Quello che c’è, invece, e sul quale non si discute, sono i provvedimenti per continuare con la “terra da ceci in Tribunale” e la tanto ambita, da qualche potentato, normativa sugli NPL (troppo grossi gli interessi in ballo per farsi sfuggire questa ghiotta opportunità!).
Allora perché è nata la verifica? Purtroppo non bisogna essere dei maghi per capirlo. La maggioranza sta esplodendo, tra le convulsioni della lista NPR (che non si capisce più da quante correnti o da quanti gruppetti sia composta, ognuno in cerca di uno strapuntino) da un lato, e la celere agonia di Rete, dall’altro. Una forza politica, Rete, che dopo aver fatto proposte forti come la Reggenza di garanzia, le presidenze delle Commissioni Consiliari all’opposizione, le dirette streaming del Congresso di Stato, la gratuità delle cariche pubbliche, la trasparenza nella gestione della PA, il Consiglio composto da 30 membri… oggi si trova a dover portare le Commissioni Consiliari a 18 componenti (con un consistente aggravio dei costi) solo per non perdere un posticino, dopo che ben due Consiglieri hanno salutato, sbattendo la porta, il loro gruppo parlamentare.
Davanti al disastro dei loro Segretari di Stato, quello alla Sanità (l’Iss nel caos, il green pass italiano diventato ormai una chimera, la medicina di base ai minimi termini, le spese sempre in aumento…) e quello agli Interni (PA fuori controllo, pastrocchi sui concorsi pubblici, il vuoto pneumatico su tutto il resto); davanti allo sgretolamento del movimento con fughe schifate di Consiglieri e aderenti; dopo aver provato ad ammucchiarla un po’ – senza successo – con le solite paroline magiche (Confuorti, Grandoni, Banca Cis…), Rete ha aperto la verifica!
La verifica più strampalata di sempre perché non si capisce su quali temi e per quali obiettivi (formali) sia stata aperta.

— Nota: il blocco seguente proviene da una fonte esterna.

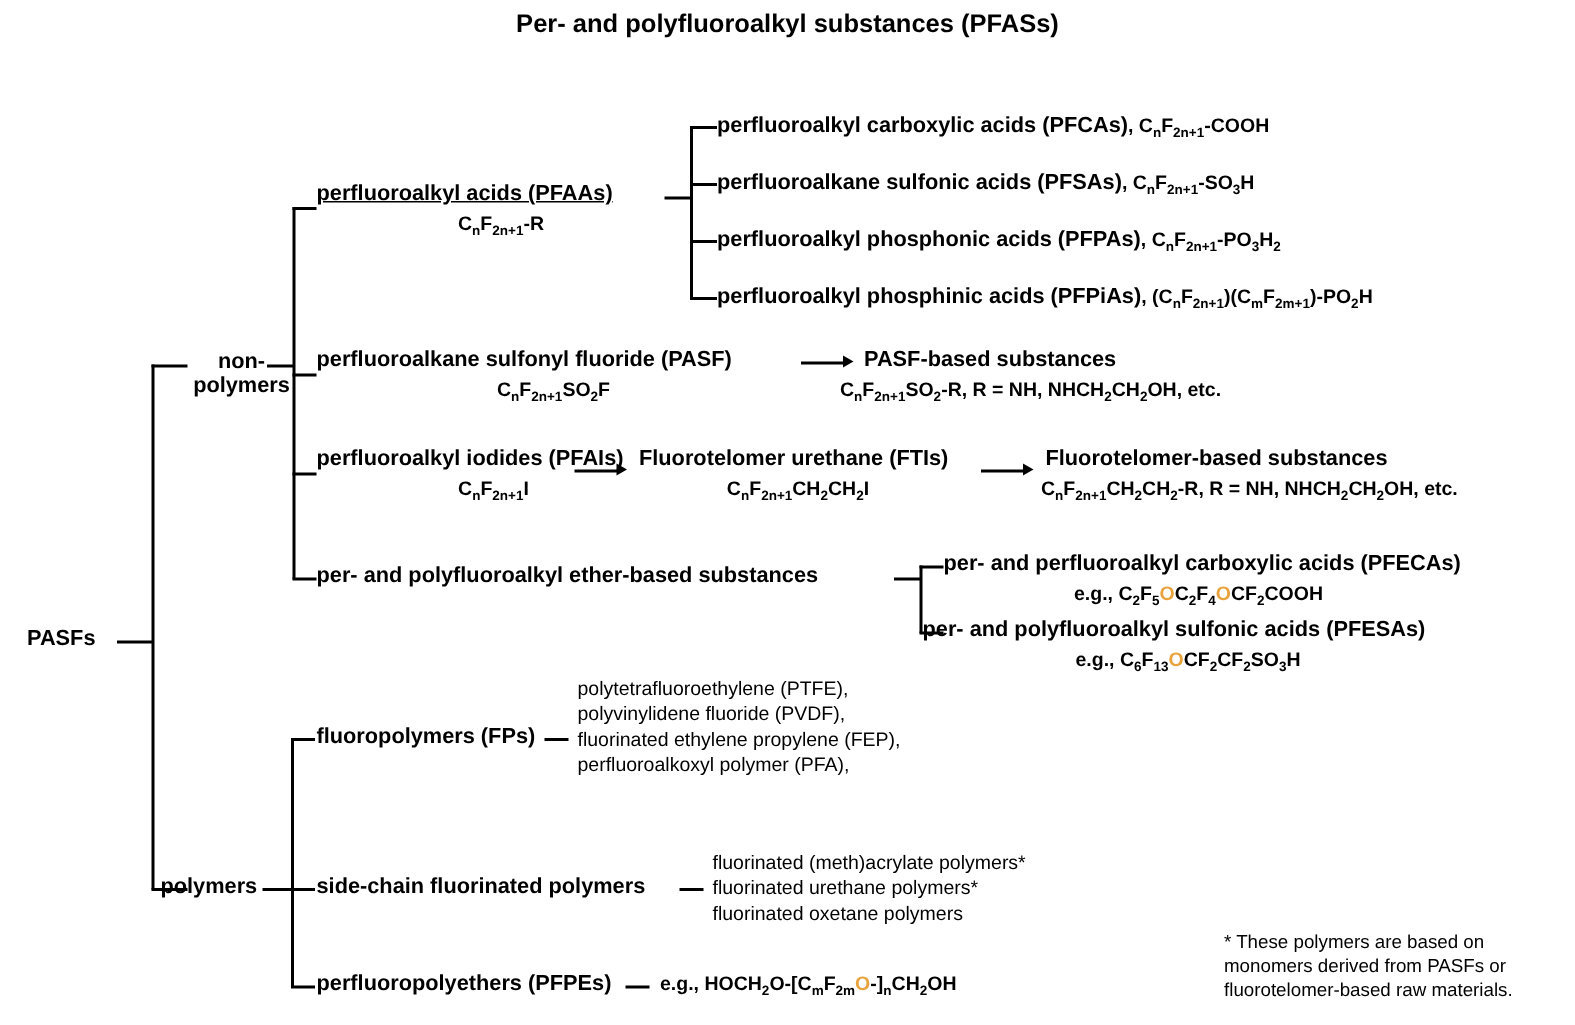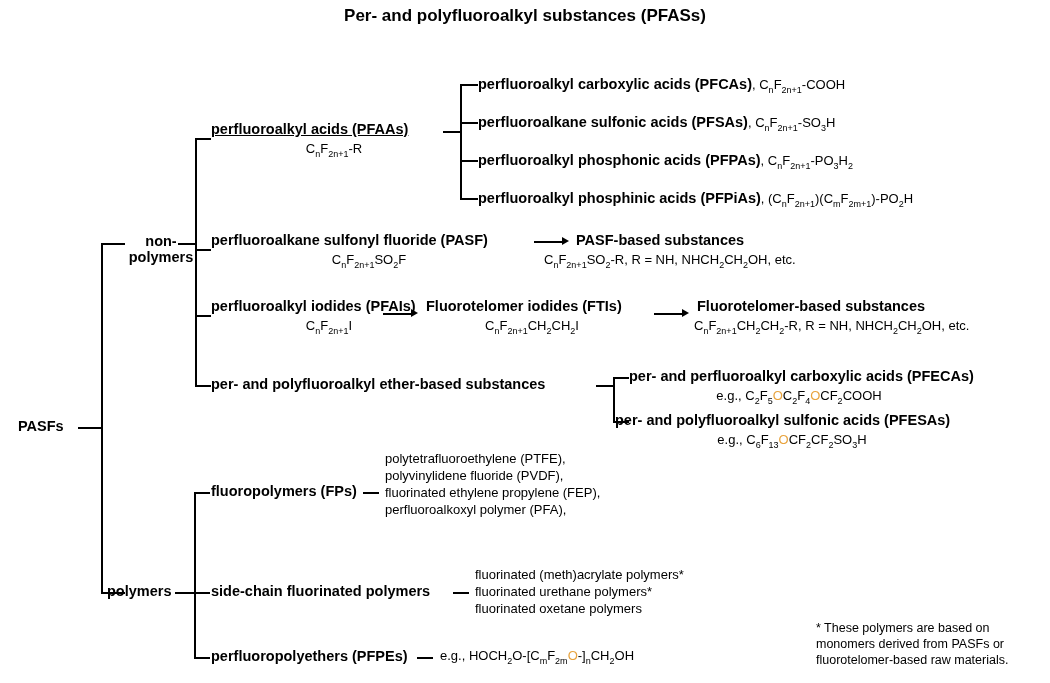--- a/index.html
+++ b/index.html
@@ -30,21 +30,21 @@
   }
   .bold {
     font-weight: bold;
     font-size: 14.5px;
   }
   .ctr {
     text-align: center;
   }
   .formula {
     font-size: 13px;
-    font-weight: normal;
+    font-weight: bold;
     text-align: center;
   }
   .formula sub { font-size: 9px; }
   .o-high { color: #E8A33D; }
   .line {
     position: absolute;
     background: #000000;
   }
   .hline { height: 1.6px; }
   .vline { width: 1.6px; }
@@ -120,29 +120,29 @@
   <span class="bold">perfluoroalkyl phosphinic acids (PFPiAs)</span><span class="formula">, (C<sub>n</sub>F<sub>2n+1</sub>)(C<sub>m</sub>F<sub>2m+1</sub>)-PO<sub>2</sub>H</span>
 </div>
 
 <div class="node bold" style="left:211px; top:232px;">perfluoroalkane sulfonyl fluoride (PASF)</div>
 <div class="node formula ctr" style="left:211px; top:252px; width:316px;">C<sub>n</sub>F<sub>2n+1</sub>SO<sub>2</sub>F</div>
 
 <div class="line hline" style="left:534px; top:241px; width:30px;"></div>
 <div class="arrow" style="left:562px; top:237px;"></div>
 
 <div class="node bold" style="left:576px; top:232px;">PASF-based substances</div>
-<div class="node formula" style="left:544px; top:252px;">C<sub>n</sub>F<sub>2n+1</sub>SO<sub>2</sub>-R, R = NH, NHCH<sub>2</sub>CH<sub>2</sub>OH, etc.</div>
+<div class="node formula" style="left:560px; top:252px;">C<sub>n</sub>F<sub>2n+1</sub>SO<sub>2</sub>-R, R = NH, NHCH<sub>2</sub>CH<sub>2</sub>OH, etc.</div>
 
 <div class="node bold" style="left:211px; top:298px;">perfluoroalkyl iodides (PFAIs)</div>
 <div class="node formula ctr" style="left:211px; top:318px; width:236px;">C<sub>n</sub>F<sub>2n+1</sub>I</div>
 
 <div class="line hline" style="left:383px; top:313px; width:30px;"></div>
 <div class="arrow" style="left:411px; top:309px;"></div>
 
-<div class="node bold" style="left:426px; top:298px;">Fluorotelomer iodides (FTIs)</div>
+<div class="node bold" style="left:426px; top:298px;">Fluorotelomer urethane (FTIs)</div>
 <div class="node formula ctr" style="left:426px; top:318px; width:212px;">C<sub>n</sub>F<sub>2n+1</sub>CH<sub>2</sub>CH<sub>2</sub>I</div>
 
 <div class="line hline" style="left:654px; top:313px; width:30px;"></div>
 <div class="arrow" style="left:682px; top:309px;"></div>
 
 <div class="node bold" style="left:697px; top:298px;">Fluorotelomer-based substances</div>
 <div class="node formula" style="left:694px; top:318px;">C<sub>n</sub>F<sub>2n+1</sub>CH<sub>2</sub>CH<sub>2</sub>-R, R = NH, NHCH<sub>2</sub>CH<sub>2</sub>OH, etc.</div>
 
 <div class="node bold" style="left:211px; top:376px;">per- and polyfluoroalkyl ether-based substances</div>
 

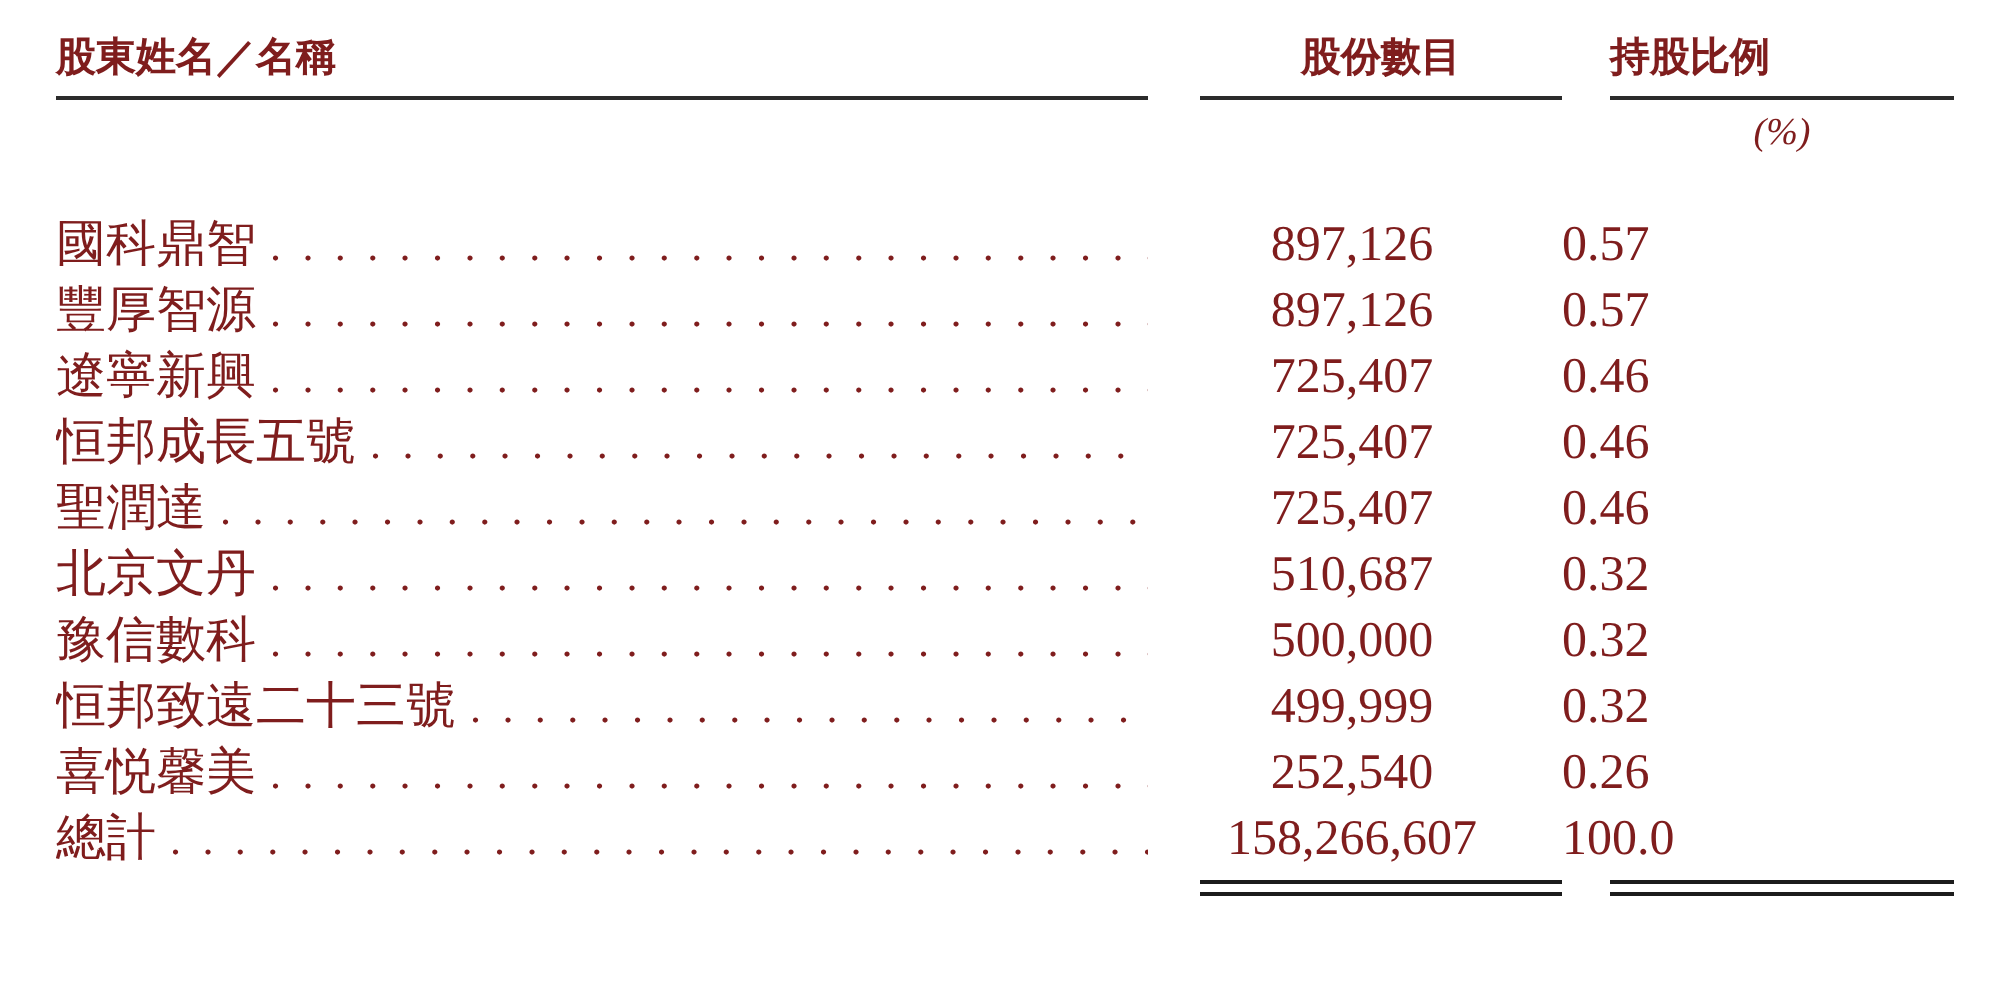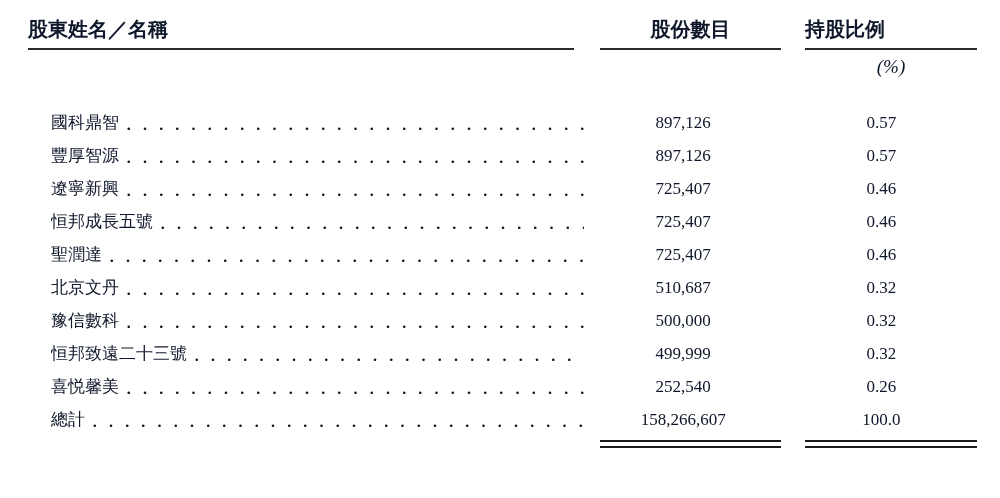--- a/index.html
+++ b/index.html
@@ -1,21 +1,21 @@
 <!DOCTYPE html>
 <html><head>
 <meta charset="utf-8">
 <style>
   * { margin:0; padding:0; box-sizing:border-box; }
   html,body { background:#ffffff; }
   .page {
     position:relative;
     width:1000px; height:498px;
     background:#ffffff;
-    color:#0f172a;
+    color:#7f1d1d;
     font-family:"Liberation Serif","DejaVu Serif",serif;
     overflow:hidden;
   }
   .table { position:absolute; left:28px; top:14px; width:949px; }
 
   
   .thead { display:flex; align-items:flex-end; }
   .th {
     font-family:"Liberation Sans","DejaVu Sans",sans-serif;
     font-weight:700; font-size:20px; line-height:30px;
@@ -27,34 +27,34 @@
   .th.c3h { width:172px; margin-left:24px; text-align:left; }
   .subhead { display:flex; }
   .subhead .cell {
     width:172px; margin-left:777px;
     text-align:center; font-style:italic;
     font-size:19px; line-height:27px; padding-top:3px;
   }
 
   
   .tbody { margin-top:26px; }
-  .row { display:flex; font-size:17px; line-height:33px;margin-left:23px; }
+  .row { display:flex; font-size:25px; line-height:33px; }
   .c1 { width:546px; display:flex; overflow:hidden; white-space:nowrap; }
   .nm { flex:0 0 auto; }
   .leader {
     flex:1 1 auto; overflow:hidden; white-space:nowrap;
     padding-left:7px; font-weight:400; font-size:22px;
   }
   .leader::after {
     content:". . . . . . . . . . . . . . . . . . . . . . . . . . . . . . . . . . . . . . . . . . . . . . . . . .";
     letter-spacing:2.6px;
   }
   .c2 { width:207px; text-align:center; padding-right:3px;
         font-variant-numeric:lining-nums; }
-  .c3 { width:196px; text-align:center; }
+  .c3 { width:196px; text-align:left; }
   .row.bold .nm, .row.bold .c2, .row.bold .c3 { font-weight:400; }
 
   
   .rules { display:flex; margin-top:4px; }
   .rule {
     height:8px;
     border-top:2px solid #1c1c1c;
     border-bottom:2px solid #1c1c1c;
   }
   .rule.r1 { width:181px; margin-left:572px; }

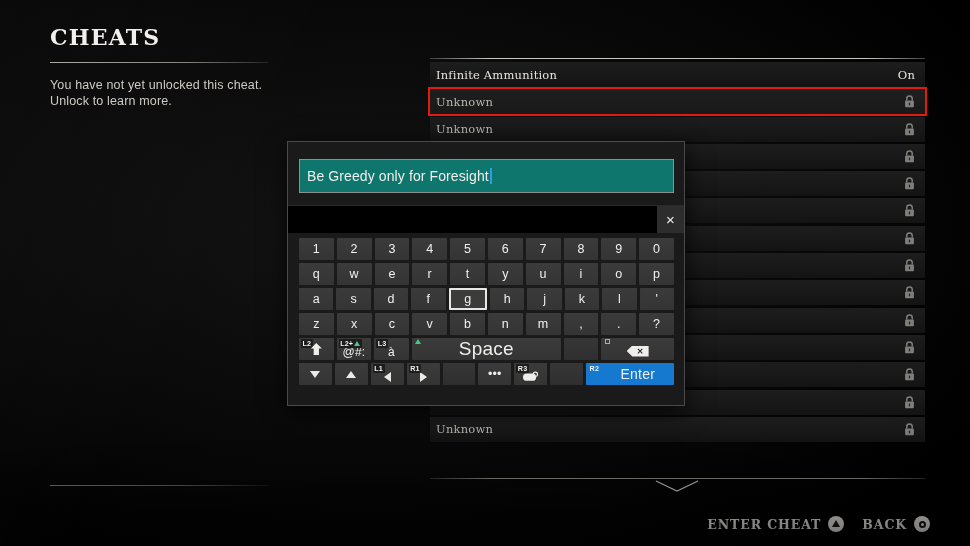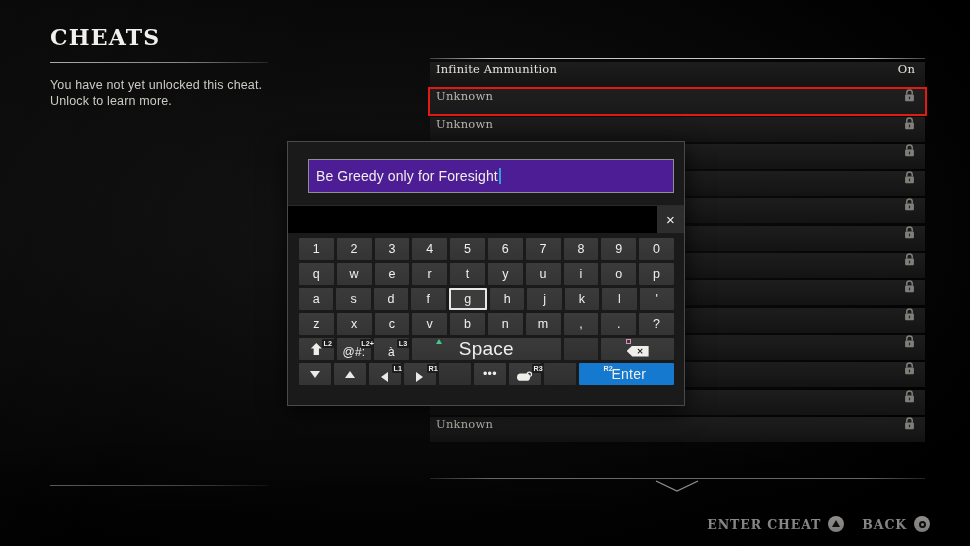--- a/index.html
+++ b/index.html
@@ -58,21 +58,21 @@
   .list-rule-top {
     height: 1px; width: 100%;
     background: linear-gradient(90deg, rgba(225,222,215,.25) 0%, rgba(235,232,226,.85) 12%, rgba(235,232,226,.85) 88%, rgba(225,222,215,.3) 100%);
   }
   .rows { position: relative; margin-top: 3px; }
   .row {
     position: relative;
     height: 25px;
     margin-bottom: 2.3px;
     background: linear-gradient(180deg, #1d1d1d 0%, #181818 55%, #131313 100%);
-    display: flex; 
+    display: flex; align-items: center;
     padding: 0 10px 0 6px;
   }
   .row-label {
     font-family: "DejaVu Serif", serif;
     font-size: 11.5px;
     color: #b9b6b0;
     letter-spacing: .2px;
     flex: 1;
   }
   .row.known .row-label { color: #e6e3dd; }
@@ -100,24 +100,23 @@
     width: 398px; height: 265px;
     background: #1a1a1a;
     border: 1px solid #4a4a4a;
     z-index: 20;
     box-shadow: 0 6px 22px rgba(0,0,0,.75);
   }
   .kb-input-wrap { padding: 17px 10px 0 11px; }
   .kb-input {
     height: 25px;
     border: 1px solid #8f8f8f;
-    background: #4c1d95;
+    background: #0f766e;
     display: flex; align-items: center;
     padding: 16px 7px;
-    margin-left: 9px;
   }
   .kb-input-text {
     font-size: 14px;
     color: #f0eeea;
     letter-spacing: .1px;
     white-space: nowrap;
   }
   .kb-caret {
     display: inline-block;
     width: 2px; height: 16px;
@@ -156,35 +155,35 @@
     border: 2px solid #e9e7e3;
     background: #3c3c3c;
   }
   .key.blank { background: linear-gradient(180deg, #363636 0%, #2f2f2f 100%); }
   .key.space { flex: 4.3 1 0; font-size: 19px; }
   .key.done {
     flex: 2.1 1 0;
     background: #1479cf;
     font-size: 14px;
     justify-content: flex-end;
-    padding-right: 28px;
+    padding-right: 19px;
   }
   .key.wide2 { flex: 2.1 1 0; }
   .badge {
     position: absolute;
     top: 1px; left: 2px;
     font-size: 7.2px;
     font-weight: bold;
     color: #f2f0ec;
     background: #1d1d1d;
     padding: 0px 1.6px;
     border-radius: 1px;
     letter-spacing: .1px;
     line-height: 9px;
-    display: flex; align-items: center; gap: 1px; margin-left: 21px;
+    display: flex; align-items: center; gap: 1px;
   }
   .badge.plain { background: transparent; }
   .badge.onblue { background: transparent; }
   .tri { display: inline-block; width: 0; height: 0;
     border-left: 3px solid transparent; border-right: 3px solid transparent;
     border-bottom: 5px solid #43c98c; }
   .sqr { display: inline-block; width: 5px; height: 5px; border: 1.2px solid #e08fb8; }
   .key-glyph { font-size: 12px; line-height: 1; color: #f1efec; }
   .arrow-up, .arrow-dn, .arrow-lt, .arrow-rt { width:0;height:0; }
   .arrow-up { border-left:5px solid transparent;border-right:5px solid transparent;border-bottom:7px solid #eceae6; }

Sono lontani i tempi della democrazia diretta se il buon Zeppa, davanti alle richieste di sapere i contenuti della verifica, davanti alle richieste di rendere pubblici tali temi, ha fatto capire che questi sono “cosa loro”, evidentemente come le consulenze da 60.000 mila euro che Zeppa ha voluto elargire – in gran segreto – ad un tale avvocato milanese di nome Preziosi.
Così, ai contorcimenti ed all’agonia di Rete, purtroppo, fa il paio l’agonia di un Paese sgovernato e precipitato, senza idee e senza misura, nella spirale di un debito che, è certo, tutti – prima o poi – saremo chiamati a ripagare… con buona pace di Rete e della trasparenza, ormai morta e sepolta.